## THE PROBLEM
Within the records, say how many lines include the word "week"; the answer should be the number and no more.

__________________________________________________

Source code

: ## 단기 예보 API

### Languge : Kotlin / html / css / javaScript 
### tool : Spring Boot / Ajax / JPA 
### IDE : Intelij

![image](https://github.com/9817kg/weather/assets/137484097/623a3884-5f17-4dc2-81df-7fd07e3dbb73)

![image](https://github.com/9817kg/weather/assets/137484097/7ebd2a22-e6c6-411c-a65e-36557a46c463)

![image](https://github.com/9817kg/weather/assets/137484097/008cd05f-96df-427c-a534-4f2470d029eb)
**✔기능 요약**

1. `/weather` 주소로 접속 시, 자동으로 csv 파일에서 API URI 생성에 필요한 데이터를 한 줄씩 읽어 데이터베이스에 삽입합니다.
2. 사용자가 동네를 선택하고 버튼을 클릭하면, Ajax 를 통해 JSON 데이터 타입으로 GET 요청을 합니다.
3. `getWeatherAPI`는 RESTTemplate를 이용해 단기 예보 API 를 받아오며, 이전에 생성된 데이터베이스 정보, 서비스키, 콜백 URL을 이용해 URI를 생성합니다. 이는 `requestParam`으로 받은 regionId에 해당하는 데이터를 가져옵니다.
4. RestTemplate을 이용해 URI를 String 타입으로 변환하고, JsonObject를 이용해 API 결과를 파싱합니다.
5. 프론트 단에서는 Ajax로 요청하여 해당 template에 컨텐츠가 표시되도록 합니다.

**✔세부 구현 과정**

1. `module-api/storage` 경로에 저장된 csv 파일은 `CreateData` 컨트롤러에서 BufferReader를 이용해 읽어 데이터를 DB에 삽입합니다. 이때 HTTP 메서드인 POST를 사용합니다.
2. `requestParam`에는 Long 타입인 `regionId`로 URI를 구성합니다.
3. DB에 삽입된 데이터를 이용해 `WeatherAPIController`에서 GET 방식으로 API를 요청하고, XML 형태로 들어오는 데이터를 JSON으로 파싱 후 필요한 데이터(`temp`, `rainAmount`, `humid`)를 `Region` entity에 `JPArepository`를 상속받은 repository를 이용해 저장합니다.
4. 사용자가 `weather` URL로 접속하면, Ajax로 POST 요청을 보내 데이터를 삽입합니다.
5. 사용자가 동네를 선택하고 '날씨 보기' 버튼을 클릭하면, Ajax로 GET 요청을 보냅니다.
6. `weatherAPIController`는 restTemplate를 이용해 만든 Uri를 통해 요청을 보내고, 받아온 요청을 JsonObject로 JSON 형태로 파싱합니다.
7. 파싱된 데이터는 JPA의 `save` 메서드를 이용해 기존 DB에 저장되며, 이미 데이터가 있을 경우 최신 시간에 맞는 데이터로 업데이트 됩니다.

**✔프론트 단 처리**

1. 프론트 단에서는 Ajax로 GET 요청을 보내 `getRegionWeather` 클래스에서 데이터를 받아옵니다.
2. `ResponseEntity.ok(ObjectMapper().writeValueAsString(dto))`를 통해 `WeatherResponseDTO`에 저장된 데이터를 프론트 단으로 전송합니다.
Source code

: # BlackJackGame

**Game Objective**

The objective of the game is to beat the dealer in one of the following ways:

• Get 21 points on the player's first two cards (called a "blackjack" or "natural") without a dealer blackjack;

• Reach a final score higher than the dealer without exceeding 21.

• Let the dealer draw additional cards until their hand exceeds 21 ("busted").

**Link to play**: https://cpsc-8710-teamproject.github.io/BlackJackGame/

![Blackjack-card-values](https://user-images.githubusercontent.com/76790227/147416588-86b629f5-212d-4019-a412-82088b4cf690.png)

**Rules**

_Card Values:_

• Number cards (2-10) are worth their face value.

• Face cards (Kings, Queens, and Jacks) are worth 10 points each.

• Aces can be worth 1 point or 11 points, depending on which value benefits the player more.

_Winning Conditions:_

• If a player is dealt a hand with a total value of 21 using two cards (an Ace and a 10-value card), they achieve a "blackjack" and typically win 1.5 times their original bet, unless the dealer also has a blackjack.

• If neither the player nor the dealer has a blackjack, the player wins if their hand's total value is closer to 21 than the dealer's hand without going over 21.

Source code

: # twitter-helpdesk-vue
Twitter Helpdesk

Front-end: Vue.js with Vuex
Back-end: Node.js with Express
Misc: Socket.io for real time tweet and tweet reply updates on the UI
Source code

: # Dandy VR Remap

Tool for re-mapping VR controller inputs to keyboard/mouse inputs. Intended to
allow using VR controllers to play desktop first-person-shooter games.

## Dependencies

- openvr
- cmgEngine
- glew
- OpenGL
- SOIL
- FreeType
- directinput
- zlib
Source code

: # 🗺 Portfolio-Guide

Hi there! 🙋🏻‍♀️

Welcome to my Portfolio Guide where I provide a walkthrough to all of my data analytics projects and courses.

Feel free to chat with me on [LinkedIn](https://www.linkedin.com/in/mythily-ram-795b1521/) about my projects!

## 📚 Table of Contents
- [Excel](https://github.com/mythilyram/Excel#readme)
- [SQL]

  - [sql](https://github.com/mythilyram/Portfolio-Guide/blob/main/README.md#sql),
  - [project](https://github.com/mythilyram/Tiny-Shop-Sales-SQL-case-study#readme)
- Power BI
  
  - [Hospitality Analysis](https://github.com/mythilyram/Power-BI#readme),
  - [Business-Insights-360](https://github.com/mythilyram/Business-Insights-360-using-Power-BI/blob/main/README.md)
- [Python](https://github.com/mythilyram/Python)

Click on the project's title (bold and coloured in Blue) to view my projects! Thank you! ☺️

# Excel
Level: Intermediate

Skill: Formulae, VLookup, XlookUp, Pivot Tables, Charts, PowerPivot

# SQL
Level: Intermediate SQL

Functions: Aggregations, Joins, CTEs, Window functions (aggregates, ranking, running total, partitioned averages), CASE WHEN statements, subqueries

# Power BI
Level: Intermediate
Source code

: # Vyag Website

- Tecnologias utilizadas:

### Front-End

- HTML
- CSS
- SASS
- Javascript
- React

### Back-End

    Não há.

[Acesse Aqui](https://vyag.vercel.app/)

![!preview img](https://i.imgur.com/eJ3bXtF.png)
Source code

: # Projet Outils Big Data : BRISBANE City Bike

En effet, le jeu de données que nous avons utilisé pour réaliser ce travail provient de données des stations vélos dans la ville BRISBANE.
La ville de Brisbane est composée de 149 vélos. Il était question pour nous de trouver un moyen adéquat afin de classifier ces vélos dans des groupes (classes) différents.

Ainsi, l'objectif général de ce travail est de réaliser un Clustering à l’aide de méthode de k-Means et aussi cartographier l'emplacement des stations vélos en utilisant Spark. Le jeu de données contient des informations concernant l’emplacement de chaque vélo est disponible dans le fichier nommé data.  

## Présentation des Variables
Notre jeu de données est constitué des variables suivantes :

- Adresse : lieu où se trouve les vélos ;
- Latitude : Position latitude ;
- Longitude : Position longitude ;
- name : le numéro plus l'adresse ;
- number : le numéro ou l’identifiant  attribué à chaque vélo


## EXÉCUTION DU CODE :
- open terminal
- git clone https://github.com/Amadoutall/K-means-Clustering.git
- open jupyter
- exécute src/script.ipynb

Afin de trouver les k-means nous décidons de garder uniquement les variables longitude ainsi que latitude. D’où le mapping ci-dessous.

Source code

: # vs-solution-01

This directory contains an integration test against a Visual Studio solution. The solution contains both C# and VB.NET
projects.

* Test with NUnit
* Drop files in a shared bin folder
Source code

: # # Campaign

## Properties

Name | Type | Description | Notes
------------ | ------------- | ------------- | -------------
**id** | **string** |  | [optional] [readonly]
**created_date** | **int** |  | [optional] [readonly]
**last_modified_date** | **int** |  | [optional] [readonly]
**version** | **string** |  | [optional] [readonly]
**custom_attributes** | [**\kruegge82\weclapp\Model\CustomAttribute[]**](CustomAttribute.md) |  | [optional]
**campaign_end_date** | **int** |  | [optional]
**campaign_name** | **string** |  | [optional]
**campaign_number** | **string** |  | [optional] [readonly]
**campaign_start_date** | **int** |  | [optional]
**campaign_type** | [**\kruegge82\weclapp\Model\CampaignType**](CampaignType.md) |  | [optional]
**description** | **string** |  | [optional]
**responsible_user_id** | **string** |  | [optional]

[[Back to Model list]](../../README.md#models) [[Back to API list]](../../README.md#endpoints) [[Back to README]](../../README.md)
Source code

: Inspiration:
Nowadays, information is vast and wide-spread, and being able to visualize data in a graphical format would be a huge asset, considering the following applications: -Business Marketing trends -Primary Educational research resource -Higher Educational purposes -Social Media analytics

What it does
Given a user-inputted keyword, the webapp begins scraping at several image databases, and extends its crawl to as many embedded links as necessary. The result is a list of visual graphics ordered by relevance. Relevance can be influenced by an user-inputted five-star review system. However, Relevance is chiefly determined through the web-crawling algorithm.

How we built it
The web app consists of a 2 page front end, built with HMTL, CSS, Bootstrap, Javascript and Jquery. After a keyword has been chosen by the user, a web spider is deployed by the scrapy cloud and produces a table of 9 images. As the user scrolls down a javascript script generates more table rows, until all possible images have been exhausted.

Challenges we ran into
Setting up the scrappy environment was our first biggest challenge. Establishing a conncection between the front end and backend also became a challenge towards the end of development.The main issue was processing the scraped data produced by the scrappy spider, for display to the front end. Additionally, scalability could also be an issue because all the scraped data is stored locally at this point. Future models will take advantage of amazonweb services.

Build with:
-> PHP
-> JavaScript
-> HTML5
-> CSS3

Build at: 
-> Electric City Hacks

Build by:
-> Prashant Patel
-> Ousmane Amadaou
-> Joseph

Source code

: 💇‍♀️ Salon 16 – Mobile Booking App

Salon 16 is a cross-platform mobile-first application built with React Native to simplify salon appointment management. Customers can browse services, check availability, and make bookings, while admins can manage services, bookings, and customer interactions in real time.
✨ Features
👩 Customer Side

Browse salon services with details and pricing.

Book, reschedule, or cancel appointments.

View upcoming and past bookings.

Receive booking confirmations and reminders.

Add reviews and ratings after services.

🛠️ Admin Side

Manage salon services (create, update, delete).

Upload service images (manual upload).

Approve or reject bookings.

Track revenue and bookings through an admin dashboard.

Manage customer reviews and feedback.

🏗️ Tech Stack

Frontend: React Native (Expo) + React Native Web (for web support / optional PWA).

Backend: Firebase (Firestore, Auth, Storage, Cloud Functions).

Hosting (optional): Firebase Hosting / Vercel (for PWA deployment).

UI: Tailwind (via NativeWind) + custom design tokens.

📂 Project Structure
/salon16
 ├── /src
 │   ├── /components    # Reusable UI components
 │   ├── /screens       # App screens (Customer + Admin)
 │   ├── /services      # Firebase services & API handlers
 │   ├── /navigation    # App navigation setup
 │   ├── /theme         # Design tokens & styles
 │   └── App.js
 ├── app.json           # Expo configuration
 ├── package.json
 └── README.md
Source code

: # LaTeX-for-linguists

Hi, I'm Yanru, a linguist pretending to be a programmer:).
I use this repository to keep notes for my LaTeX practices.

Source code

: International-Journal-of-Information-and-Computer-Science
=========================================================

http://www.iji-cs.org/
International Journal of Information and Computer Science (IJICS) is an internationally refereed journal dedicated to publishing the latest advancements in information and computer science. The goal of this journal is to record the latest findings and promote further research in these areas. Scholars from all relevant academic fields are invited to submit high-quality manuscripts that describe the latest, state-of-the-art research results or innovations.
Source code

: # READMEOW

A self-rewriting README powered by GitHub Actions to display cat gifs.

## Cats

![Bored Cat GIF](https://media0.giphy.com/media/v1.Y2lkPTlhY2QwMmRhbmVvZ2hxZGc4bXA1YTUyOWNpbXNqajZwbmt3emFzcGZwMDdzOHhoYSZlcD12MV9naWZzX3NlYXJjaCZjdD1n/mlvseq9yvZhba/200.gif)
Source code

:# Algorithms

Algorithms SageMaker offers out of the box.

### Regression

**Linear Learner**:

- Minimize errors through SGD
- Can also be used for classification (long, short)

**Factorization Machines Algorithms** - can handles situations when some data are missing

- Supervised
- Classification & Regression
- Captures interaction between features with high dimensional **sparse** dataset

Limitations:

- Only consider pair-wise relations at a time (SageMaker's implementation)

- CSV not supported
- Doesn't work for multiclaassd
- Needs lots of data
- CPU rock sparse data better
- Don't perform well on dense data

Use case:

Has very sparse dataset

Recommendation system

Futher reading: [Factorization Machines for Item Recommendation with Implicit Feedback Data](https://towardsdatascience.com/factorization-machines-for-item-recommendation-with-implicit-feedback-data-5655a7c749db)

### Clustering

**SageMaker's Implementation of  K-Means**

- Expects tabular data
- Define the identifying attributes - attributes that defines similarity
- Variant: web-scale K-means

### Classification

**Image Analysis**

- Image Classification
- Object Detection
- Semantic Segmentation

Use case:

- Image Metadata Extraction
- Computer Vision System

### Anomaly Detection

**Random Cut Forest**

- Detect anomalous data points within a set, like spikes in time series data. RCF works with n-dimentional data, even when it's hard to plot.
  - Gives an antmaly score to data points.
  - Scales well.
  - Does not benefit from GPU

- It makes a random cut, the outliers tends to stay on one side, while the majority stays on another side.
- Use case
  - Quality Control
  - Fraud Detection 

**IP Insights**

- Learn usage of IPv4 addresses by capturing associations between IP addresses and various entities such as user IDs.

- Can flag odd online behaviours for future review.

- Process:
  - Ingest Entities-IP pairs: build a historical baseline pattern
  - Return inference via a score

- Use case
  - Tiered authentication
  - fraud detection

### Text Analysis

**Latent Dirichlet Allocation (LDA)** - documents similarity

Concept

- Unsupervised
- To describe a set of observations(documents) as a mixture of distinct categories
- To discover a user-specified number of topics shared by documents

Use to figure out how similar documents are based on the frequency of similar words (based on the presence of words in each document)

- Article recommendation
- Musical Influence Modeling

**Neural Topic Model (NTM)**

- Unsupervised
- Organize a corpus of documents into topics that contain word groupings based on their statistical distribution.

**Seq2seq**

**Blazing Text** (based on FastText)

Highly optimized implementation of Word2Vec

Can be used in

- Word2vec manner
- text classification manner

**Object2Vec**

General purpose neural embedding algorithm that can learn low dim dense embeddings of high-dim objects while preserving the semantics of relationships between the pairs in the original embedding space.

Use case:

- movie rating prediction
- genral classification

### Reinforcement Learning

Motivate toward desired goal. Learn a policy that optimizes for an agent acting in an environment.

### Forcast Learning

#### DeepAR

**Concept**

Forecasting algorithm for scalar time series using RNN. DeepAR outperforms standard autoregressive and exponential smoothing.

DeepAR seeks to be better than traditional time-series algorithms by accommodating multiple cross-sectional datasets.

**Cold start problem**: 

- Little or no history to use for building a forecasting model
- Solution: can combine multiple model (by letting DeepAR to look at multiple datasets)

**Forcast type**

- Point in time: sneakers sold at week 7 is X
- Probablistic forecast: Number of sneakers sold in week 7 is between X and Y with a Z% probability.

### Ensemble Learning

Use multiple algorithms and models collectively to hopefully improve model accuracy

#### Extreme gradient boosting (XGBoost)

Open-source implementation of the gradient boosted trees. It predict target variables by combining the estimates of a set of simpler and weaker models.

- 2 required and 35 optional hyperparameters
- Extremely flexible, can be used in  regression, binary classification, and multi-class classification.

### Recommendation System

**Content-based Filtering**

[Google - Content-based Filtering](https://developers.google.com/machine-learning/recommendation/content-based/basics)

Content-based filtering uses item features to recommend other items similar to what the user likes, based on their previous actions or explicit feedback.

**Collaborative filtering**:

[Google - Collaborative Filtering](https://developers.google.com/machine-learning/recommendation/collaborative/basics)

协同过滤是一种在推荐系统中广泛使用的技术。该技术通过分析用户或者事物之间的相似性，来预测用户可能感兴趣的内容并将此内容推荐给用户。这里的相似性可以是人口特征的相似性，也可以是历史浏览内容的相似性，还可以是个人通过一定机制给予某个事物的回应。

__________________________________________________

## THE ANSWER
2